#### [Esercizi]
1. Nell'articolo sui corpi dei migranti, chi ha dato l'allerta per la salma avvistata a Tropea?
2. Stabilisci se ciascuna affermazione concorda con l'articolo sui corpi dei migranti: (a) lungo le spiagge del Tirreno calabrese sono stati trovati quattro corpi in dieci giorni; (b) secondo Refugees in Lybia, la stima di circa 380 naufraghi è corretta; (c) gli studenti hanno visto i cadaveri stando sulla spiaggia.
3. Prosegui l'articolo sui corpi dei migranti, ripartendo subito dopo la sua ultima frase.

#### [Brano selezionato]
Calabria e Sicilia, le onde portano sulla riva oltre 15 corpi di migranti.

Calabria e Sicilia, le onde portano sulla riva oltre 15 corpi di migranti. 1

Il mare, che nelle ultime settimane invade le abitazioni, erode le strade e devasta le piazze e i moli, si riprende gli spazi sottratti dal cemento, in Calabria e Sicilia riporta anche corpi. Quattro in dieci giorni lungo le spiagge del Tirreno calabrese. Undici, tra Trapani, Pantelleria e Marsala. Alcuni sono privi di vestiti, altri indossano stracci, pochissimi hanno un salvagente o un oggetto simile.

Si ipotizza che si tratti di individui che hanno tentato di attraversare il Mediterraneo, ma che sono stati trascinati in acqua. Nessuno è in grado di dire quando e come sia accaduto. Sono i naufragi invisibili, di cui non si ha notizia, se non da chi attende una chiamata che non arriva. Durante il ciclone Harry, la Guardia costiera ha lanciato l’allerta su almeno otto imbarcazioni, con circa 380 naufraghi a bordo. Tuttavia, secondo Refugees in Lybia, il numero è sottostimato, poiché sarebbero almeno mille le persone disperse. Diversi corpi sono stati rinvenuti da navi civili, alcuni in condizioni troppo deteriorate per essere recuperati, mentre altri continuano ad arrivare sulle spiagge, rendendo visibili e tangibili quei naufragi di cui non si è parlato.

L’ultima salma è stata avvistata a Tropea. A dare l’allerta è stato un gruppo di studenti. Dalle finestre della loro aula hanno notato almeno uno o forse due cadaveri galleggiare tra le onde e hanno avvisato le autorità. Almeno uno di quei corpi è stato portato a riva. Si è adagiato sulla battigia, con un giubbottino salvagente da surf di colore arancione, inutilmente fluorescente, che ne segnalava la presenza. Poi le onde lo hanno ripreso, ci sono volute ore per riuscire a recuperarne almeno una parte. Nel corso delle settimane, il mare ha fatto scempio.

#### [Elenco dati]
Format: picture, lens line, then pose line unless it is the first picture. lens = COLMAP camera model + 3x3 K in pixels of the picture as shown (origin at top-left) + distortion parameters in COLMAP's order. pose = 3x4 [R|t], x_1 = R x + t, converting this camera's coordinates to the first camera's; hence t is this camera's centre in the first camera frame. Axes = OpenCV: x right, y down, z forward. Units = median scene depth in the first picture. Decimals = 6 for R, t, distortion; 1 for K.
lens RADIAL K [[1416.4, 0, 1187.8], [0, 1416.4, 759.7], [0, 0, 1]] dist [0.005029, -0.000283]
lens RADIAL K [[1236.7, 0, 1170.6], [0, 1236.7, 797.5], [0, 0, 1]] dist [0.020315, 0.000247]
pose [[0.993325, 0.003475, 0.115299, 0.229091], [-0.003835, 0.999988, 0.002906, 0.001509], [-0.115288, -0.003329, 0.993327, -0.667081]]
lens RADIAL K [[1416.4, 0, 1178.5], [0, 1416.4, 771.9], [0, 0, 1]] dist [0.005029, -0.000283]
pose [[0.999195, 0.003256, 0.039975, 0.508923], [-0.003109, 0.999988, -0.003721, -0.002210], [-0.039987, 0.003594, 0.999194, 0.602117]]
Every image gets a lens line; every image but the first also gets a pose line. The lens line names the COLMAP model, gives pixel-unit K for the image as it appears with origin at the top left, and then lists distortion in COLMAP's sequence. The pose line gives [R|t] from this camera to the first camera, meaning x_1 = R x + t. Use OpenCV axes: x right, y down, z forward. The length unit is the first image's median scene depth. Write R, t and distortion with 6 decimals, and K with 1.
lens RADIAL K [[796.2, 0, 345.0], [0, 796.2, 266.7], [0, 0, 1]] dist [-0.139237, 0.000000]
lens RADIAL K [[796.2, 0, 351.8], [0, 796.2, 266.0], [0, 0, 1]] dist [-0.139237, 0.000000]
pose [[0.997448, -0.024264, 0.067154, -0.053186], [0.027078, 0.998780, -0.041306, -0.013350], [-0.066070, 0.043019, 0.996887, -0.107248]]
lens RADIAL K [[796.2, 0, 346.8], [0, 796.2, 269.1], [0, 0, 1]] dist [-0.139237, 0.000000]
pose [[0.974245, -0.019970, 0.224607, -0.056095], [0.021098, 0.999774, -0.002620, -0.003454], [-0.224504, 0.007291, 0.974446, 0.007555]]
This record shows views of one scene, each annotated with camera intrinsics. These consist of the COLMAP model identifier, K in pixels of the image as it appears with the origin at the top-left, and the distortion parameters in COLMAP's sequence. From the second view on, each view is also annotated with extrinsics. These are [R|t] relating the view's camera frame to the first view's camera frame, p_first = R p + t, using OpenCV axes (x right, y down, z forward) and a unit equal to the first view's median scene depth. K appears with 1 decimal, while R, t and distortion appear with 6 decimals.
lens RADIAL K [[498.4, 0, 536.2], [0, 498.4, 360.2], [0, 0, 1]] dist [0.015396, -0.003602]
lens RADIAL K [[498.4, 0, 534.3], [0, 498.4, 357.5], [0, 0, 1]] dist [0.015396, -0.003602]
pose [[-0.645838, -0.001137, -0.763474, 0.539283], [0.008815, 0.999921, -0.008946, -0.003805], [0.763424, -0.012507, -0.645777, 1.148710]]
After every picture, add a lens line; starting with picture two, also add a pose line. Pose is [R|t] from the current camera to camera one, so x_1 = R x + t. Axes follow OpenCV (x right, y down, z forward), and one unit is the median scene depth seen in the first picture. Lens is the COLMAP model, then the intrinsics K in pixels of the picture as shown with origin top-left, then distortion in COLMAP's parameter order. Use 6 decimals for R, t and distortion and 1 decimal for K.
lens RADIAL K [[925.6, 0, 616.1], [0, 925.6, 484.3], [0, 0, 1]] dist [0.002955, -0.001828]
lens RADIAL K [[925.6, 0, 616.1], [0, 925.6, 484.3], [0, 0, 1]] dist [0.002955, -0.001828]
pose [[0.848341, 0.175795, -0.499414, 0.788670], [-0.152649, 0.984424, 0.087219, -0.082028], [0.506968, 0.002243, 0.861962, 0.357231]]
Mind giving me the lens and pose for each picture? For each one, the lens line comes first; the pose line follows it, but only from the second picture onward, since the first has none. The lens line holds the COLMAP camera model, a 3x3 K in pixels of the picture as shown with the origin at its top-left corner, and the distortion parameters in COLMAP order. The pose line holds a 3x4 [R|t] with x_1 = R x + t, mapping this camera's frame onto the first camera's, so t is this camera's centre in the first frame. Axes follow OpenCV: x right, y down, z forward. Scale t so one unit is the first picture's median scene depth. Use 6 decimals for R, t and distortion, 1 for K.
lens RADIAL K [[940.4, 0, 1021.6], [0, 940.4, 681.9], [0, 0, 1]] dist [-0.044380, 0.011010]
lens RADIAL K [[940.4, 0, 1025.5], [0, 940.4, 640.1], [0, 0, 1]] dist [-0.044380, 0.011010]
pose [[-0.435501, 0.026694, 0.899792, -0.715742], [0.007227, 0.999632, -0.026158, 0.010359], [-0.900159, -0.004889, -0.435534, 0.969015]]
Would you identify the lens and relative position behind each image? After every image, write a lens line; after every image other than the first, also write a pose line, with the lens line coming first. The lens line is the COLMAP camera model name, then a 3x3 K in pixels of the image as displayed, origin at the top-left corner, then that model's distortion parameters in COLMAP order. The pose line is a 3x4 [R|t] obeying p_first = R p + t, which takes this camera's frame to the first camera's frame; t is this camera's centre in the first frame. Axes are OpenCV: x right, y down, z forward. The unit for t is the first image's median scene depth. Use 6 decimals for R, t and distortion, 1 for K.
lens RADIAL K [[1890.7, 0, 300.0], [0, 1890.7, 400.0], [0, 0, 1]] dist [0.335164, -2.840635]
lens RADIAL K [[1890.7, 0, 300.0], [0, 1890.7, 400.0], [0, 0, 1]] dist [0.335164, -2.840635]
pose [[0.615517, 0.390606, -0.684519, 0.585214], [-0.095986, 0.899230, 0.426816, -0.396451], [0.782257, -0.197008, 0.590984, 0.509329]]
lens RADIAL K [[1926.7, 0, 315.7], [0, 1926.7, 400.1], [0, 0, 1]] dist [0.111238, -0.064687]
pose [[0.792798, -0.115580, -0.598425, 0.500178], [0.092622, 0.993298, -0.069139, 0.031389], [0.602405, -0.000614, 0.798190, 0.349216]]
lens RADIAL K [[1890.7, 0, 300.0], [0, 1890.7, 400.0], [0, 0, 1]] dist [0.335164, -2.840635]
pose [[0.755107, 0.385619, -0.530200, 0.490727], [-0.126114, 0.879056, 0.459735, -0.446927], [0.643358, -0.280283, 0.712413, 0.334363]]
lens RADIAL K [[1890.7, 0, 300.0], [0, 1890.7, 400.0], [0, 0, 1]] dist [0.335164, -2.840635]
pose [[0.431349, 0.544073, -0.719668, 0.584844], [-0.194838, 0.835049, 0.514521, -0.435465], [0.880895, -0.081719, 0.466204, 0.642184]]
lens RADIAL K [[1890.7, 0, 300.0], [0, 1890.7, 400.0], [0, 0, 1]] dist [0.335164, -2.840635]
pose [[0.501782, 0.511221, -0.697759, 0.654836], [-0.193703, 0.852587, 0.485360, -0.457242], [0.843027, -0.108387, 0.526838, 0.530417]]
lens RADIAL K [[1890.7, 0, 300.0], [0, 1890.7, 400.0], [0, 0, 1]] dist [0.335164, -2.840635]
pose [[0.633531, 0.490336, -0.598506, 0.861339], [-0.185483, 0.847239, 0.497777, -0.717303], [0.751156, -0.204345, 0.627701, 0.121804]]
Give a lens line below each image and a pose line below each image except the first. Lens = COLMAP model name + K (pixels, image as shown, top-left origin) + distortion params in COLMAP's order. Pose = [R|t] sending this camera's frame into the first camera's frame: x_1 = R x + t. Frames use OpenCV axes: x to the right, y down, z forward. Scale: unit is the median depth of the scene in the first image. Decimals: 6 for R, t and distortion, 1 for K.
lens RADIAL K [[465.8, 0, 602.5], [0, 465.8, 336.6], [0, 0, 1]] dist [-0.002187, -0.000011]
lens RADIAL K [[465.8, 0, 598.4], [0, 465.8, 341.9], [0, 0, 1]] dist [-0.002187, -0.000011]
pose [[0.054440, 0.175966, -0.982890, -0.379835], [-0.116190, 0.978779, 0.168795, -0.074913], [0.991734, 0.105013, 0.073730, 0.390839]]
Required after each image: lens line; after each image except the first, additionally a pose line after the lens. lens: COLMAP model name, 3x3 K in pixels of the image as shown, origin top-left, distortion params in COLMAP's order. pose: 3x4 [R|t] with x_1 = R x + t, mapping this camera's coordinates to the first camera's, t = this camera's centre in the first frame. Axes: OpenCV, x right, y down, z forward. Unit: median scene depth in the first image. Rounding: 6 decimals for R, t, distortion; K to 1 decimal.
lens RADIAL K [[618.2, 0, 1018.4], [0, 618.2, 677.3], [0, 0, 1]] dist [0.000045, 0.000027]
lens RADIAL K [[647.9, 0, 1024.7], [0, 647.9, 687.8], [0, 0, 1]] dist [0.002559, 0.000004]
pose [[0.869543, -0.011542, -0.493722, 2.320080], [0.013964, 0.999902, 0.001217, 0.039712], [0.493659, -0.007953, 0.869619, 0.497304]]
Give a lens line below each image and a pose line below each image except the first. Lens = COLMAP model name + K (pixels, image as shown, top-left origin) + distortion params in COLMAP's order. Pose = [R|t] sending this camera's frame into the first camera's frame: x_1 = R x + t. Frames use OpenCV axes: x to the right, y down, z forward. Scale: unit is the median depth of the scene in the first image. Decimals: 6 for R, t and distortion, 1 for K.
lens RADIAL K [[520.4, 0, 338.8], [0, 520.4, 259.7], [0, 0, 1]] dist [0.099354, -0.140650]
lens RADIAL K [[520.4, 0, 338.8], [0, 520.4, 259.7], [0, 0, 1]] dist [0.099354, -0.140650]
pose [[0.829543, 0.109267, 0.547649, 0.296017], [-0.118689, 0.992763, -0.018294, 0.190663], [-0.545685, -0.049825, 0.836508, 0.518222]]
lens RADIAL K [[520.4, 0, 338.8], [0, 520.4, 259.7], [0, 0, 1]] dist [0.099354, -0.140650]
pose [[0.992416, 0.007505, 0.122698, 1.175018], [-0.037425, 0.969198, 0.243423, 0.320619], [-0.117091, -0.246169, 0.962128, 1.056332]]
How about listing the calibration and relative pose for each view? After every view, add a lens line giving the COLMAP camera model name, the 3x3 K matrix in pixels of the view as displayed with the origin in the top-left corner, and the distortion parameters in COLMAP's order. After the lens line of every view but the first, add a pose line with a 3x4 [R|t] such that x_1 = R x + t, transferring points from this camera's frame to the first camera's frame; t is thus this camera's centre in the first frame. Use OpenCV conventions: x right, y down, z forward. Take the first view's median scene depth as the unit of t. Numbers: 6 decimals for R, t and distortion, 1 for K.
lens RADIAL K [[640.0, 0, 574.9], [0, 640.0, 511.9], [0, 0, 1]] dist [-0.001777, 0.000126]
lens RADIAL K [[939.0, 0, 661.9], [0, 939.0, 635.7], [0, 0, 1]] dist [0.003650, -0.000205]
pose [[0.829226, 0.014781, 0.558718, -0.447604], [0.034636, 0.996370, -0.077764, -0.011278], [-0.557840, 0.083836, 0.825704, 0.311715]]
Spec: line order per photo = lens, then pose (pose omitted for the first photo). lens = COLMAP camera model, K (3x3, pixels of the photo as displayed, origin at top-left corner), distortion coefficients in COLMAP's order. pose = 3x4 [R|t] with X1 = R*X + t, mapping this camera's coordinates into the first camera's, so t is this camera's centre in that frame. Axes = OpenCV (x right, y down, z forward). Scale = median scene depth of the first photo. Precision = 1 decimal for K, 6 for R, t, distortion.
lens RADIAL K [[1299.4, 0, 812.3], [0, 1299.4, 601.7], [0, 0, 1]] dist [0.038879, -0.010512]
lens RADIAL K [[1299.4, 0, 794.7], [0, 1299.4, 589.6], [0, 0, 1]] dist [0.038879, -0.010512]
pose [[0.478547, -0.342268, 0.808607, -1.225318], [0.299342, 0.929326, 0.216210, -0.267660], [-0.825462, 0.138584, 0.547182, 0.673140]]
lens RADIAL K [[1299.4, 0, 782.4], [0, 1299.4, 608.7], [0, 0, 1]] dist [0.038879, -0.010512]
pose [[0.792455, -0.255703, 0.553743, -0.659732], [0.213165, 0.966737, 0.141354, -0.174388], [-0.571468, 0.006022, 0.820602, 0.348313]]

#### [Soluzioni]
1. Un gruppo di studenti.

2.
(a) Sì: "Quattro in dieci giorni lungo le spiagge del Tirreno calabrese."
(b) No: "secondo Refugees in Lybia, il numero è sottostimato, poiché sarebbero almeno mille le persone disperse."
(c) No: "Dalle finestre della loro aula hanno notato almeno uno o forse due cadaveri galleggiare tra le onde".

3.
Era un uomo, giovane, almeno secondo i primi accertamenti, ma ulteriori dettagli saranno impossibili da fornire prima dell’autopsia che verrà probabilmente disposta dalla procura di Vibo Valentia, che ha aperto un fascicolo sul caso. Lo stesso tipo di accertamento è stato già avviato dal procuratore di Paola Domenico Fiordelisi per gli altri corpi che negli ultimi dieci giorni le onde hanno trasportato fino ad Amantea e Scalea. “Al momento non abbiamo elementi per collegare i ritrovamenti dei tre cadaveri a un naufragio specifico”.

Anche in Sicilia, a Trapani, si stanno svolgendo indagini. Negli ultimi giorni il mare ha restituito corpi a Pantelleria, oggi altri tre sulla costa trapanese, mentre a Marsala, altri due sono stati recuperati al largo dalla Guardia costiera.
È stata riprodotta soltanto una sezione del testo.